Former President Olusegun Obasanjo has raised an alarm over the insecurity in the country and called on the present leaders to tackle it seriously.
Obasanjo who shared his thoughts on the state of the nation in an interview with Y! Magazine described the current situation in the country as toxic and called for a concerted effort to address it.
“We are in a situation in this country now, or if you like, in a state of insecurity. It’s a toxic situation. It does not matter how much blame on the leadership is unfair or unwarranted, the public won’t support the leader,” Obasanjo noted.
He likened the situation in the country to a state of war, adding that there are many things wrong with the country.

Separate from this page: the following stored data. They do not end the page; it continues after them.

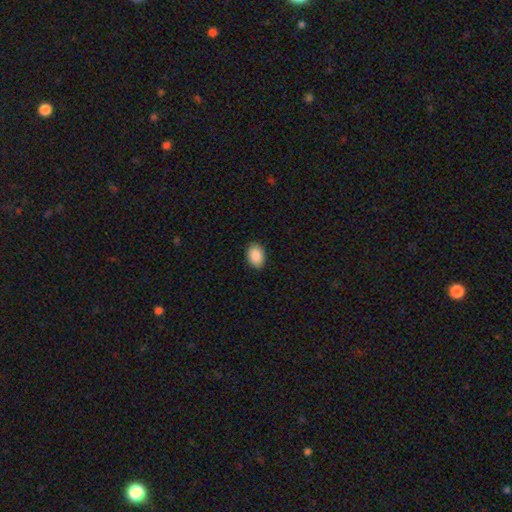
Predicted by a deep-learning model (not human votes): The model was most divided on "how rounded": in between: 78%, round: 21%, cigar-shaped: 1%. More confident: smooth or featured — smooth (90%); merging — none (88%).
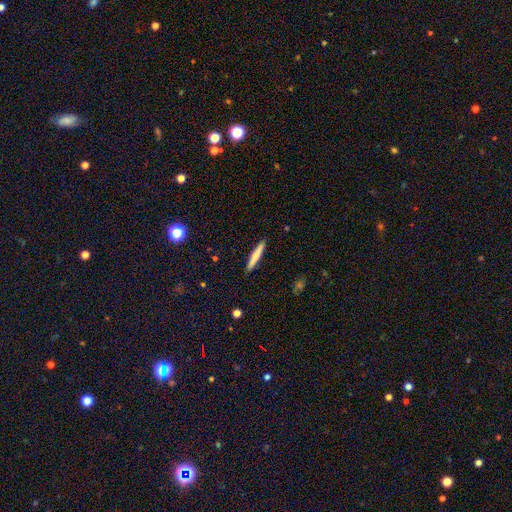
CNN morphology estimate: Q: Smooth or featured?
A: smooth (68%); runner-up: featured or disk (26%)
Q: How rounded?
A: cigar-shaped (95%); runner-up: in between (4%)
Q: Merging?
A: none (92%); runner-up: minor disturbance (6%)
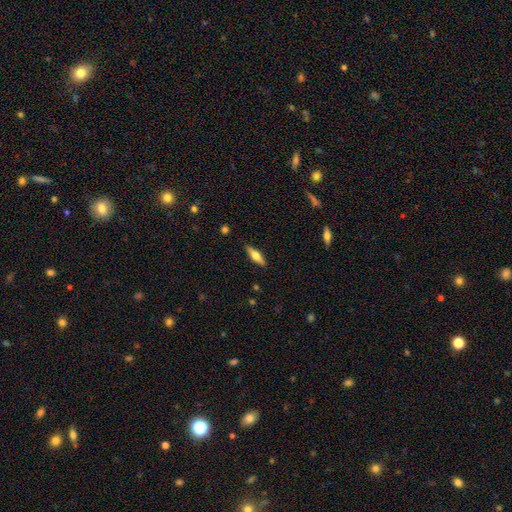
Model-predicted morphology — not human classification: smooth_or_featured: smooth (p=0.48) [alt: featured or disk p=0.46]
merging: none (p=0.88) [alt: minor disturbance p=0.09]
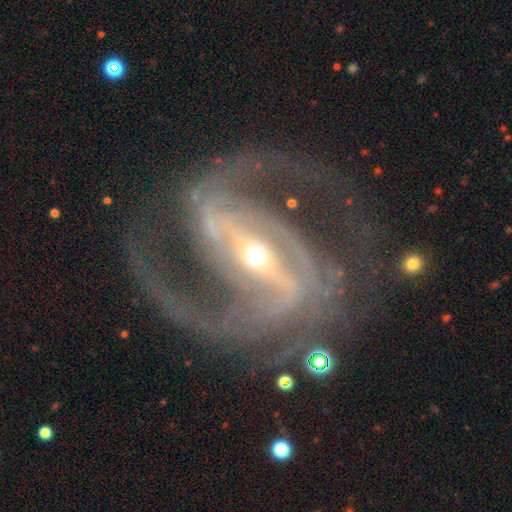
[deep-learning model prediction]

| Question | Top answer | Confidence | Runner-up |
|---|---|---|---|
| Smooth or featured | featured or disk | 90% | star or artifact (5%) |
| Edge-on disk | no | 95% | yes (5%) |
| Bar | strong | 69% | weak (20%) |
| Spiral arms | yes | 93% | no (7%) |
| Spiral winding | medium | 45% | tight (31%) |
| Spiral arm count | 2 | 61% | can't tell (12%) |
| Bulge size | small | 53% | moderate (42%) |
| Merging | none | 55% | major disturbance (24%) |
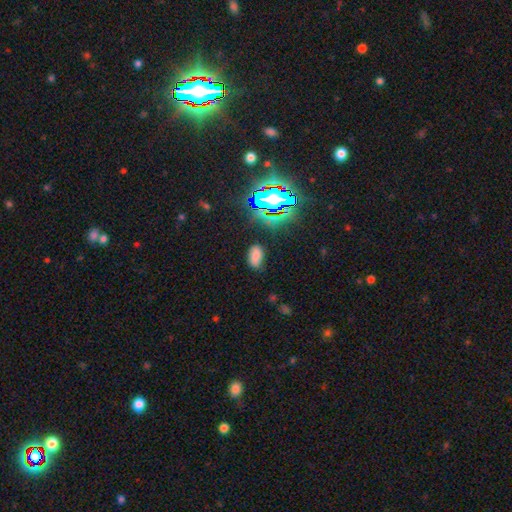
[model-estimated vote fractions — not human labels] Smooth or featured: smooth — 68% (star or artifact — 22%)
How rounded: in between — 91% (round — 6%)
Merging: none — 77% (minor disturbance — 16%)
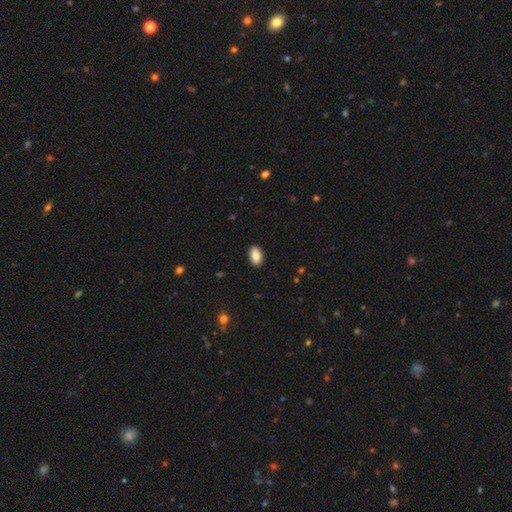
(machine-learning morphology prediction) A smooth galaxy with no disk features (87%) that is in between round and cigar-shaped (92%).

Vote fractions:
- Smooth or featured? smooth: 87% / star or artifact: 7% / featured or disk: 6%
- How rounded? in between: 92% / round: 6% / cigar-shaped: 2%
- Merging? none: 90% / minor disturbance: 7% / major disturbance: 2% / merger: 1%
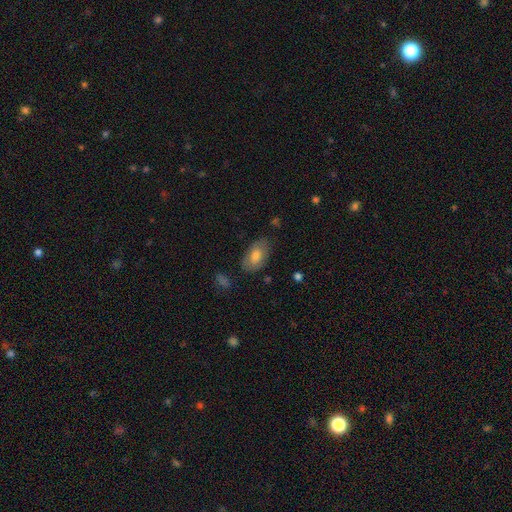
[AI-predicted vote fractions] smooth 72%, featured or disk 20%, star or artifact 7%. Down the decision tree: how rounded — in between (93%); merging — none (77%).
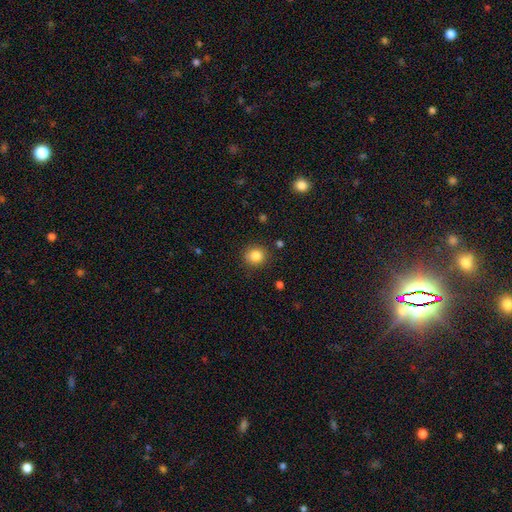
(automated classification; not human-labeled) Smooth or featured? smooth (84%)
How rounded? round (87%)
Merging? none (86%)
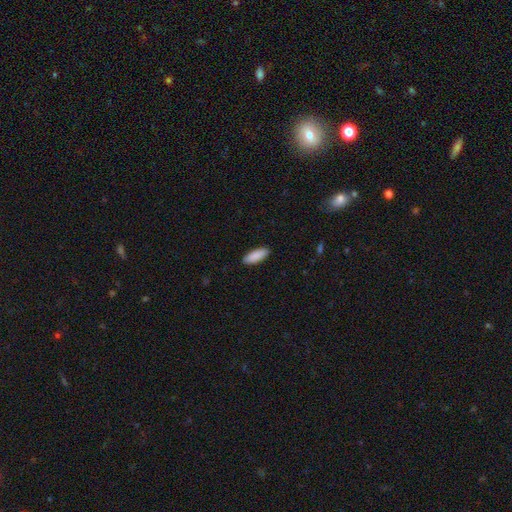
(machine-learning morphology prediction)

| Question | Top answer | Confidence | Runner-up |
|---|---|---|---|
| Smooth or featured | smooth | 90% | star or artifact (5%) |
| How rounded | in between | 72% | cigar-shaped (27%) |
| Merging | none | 90% | minor disturbance (7%) |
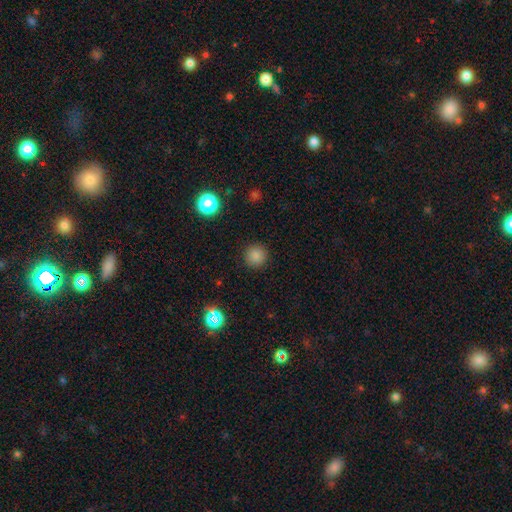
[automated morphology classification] Smooth or featured? smooth (83%)
How rounded? round (95%)
Merging? none (91%)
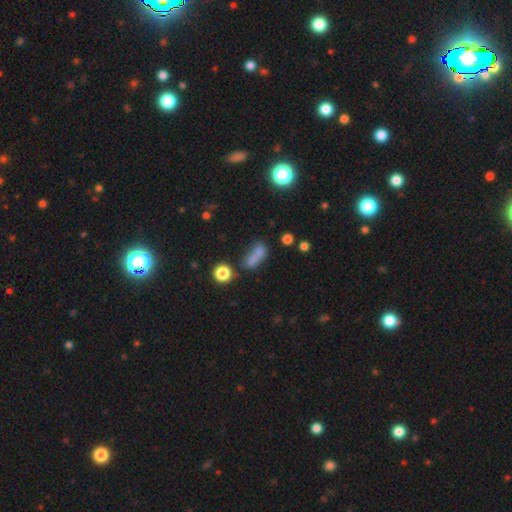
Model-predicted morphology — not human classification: The model was most divided on "merging": none: 40%, merger: 29%, minor disturbance: 18%, major disturbance: 13%. More confident: smooth or featured — smooth (68%); how rounded — in between (61%).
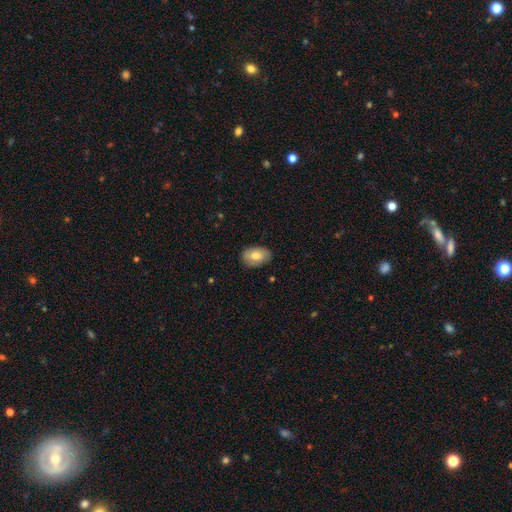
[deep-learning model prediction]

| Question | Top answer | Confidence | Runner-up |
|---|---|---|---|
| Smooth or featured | smooth | 72% | featured or disk (21%) |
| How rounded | in between | 87% | round (11%) |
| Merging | none | 82% | minor disturbance (15%) |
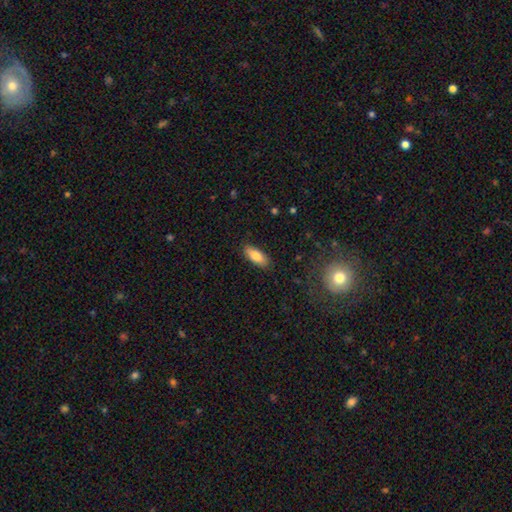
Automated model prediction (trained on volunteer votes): Morphology: type=smooth (81%); roundness=in between (80%); merging=none (87%).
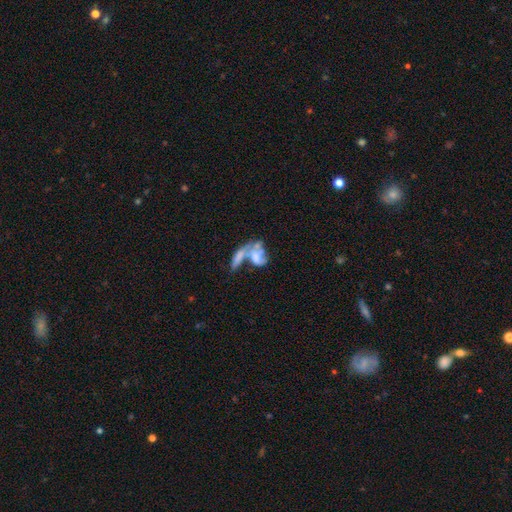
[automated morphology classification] smooth-or-featured: featured or disk: 47% | smooth: 44% | star or artifact: 9%
  merging: merger: 64% | major disturbance: 17% | none: 12% | minor disturbance: 7%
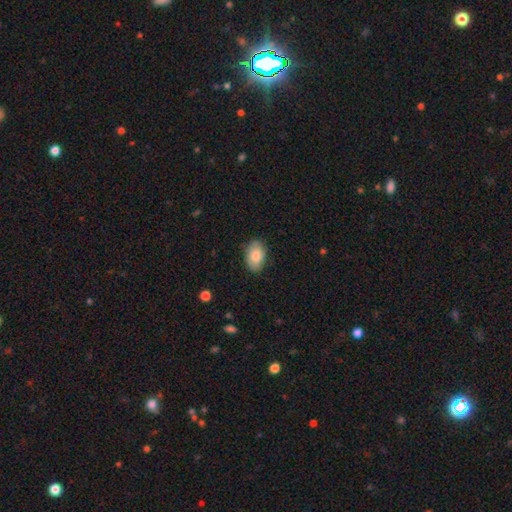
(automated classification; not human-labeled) Overall: smooth (85%). How rounded: in between (90%). Merging: none (85%).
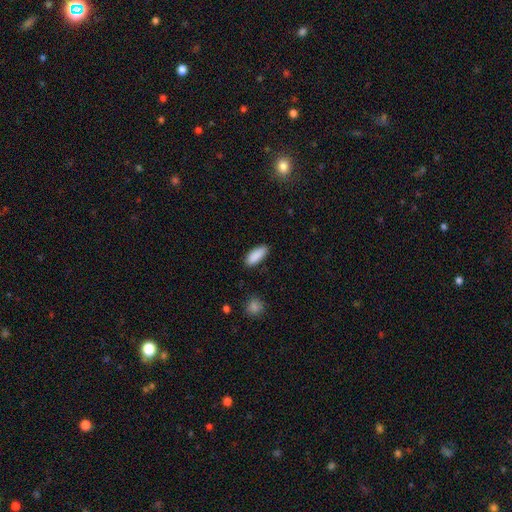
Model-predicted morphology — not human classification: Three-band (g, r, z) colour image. It shows a smooth galaxy with no disk features (90%) that is in between round and cigar-shaped (79%). Merging: none (84%).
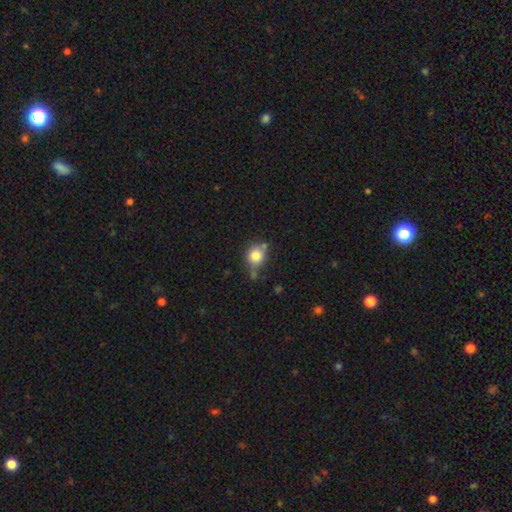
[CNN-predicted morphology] This is likely a smooth galaxy (79%). How rounded: likely round (76%). Merging: possibly none (57%).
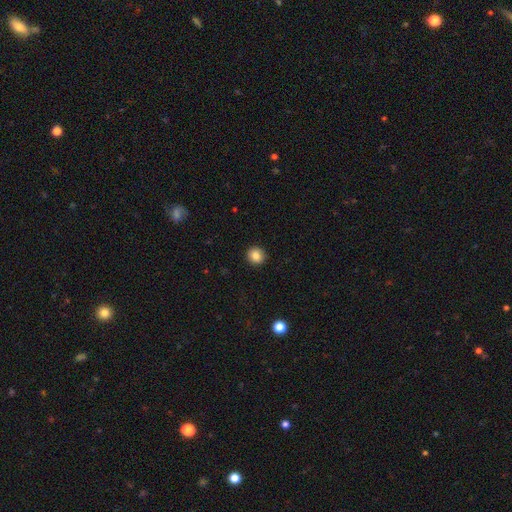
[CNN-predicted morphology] This appears to be a smooth galaxy with no disk features (85%) that is round (92%). Merging: none (93%).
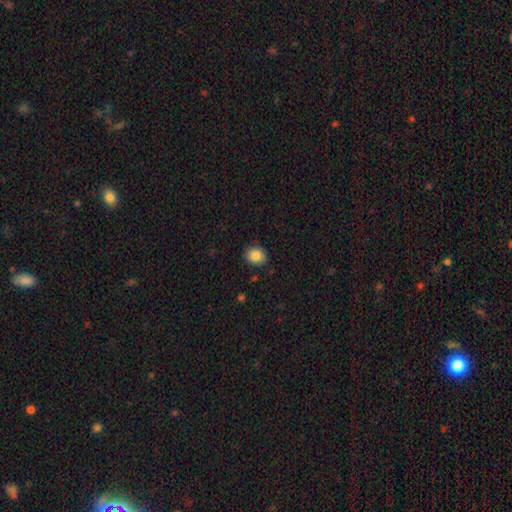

“It’s like when a country is at war. Everything in the country must be dear to us in the war. After you have done the war, you can now start apportioning blame because there are many things going wrong in our country. There will be something wrong with our country or any country at any point. The question is how serious and what we are doing about it- and in this case it is serious.” he said.
The two-time Nigerian leader also spoke on the tough decisions he had to make as president of the country. He berated the former Speaker of the House of Representatives, Alhaji Ghali Na’Abba for always threatening him with impeachment.
“By now, Na’abba or whatever you call that character who took a lorry to Abuja from Kano, became Speaker and was riding in strings of cars, would have been known for impeaching me after many threats. I said if this impeachment will come, let it come and I will go back to my farm but what I will not accept, I will not accept,” Obasanjo said defiantly.
He described his biggest achievement in office as preventing the break-up of the country. “I protected Nigeria from breaking up. When I became elected president, many Nigerians did not think that Nigeria would survive.
“For instance, there was still grief and a feeling of alienation by the Igbos although the war had long ended; they had not felt that they had fully reaped the benefits of the end of the war. Two, the Yorubas generally were feeling bad about the situation of Abiola and the June 12 election. Three, the Niger Deltans essentially were feeling bad about being rich and yet remaining very poor. Four, the Northerners were being accused of monopolising power and each of these group were looking at themselves and thinking, if the worst comes to the worst, they would go it alone. Each of them was getting its own militants in one form or the other; the OPC (O’odua People’s Congress) in the West, Egbesu in the Niger Delta, and the Arewa People’s Congress (in the North).
“That was the situation and that’s what made people to believe that after me, as president, there would be no other president again; that Nigeria will disintegrate on my head. But that wasn’t the case, and you cannot quantify what a huge achievement that was,” he stated.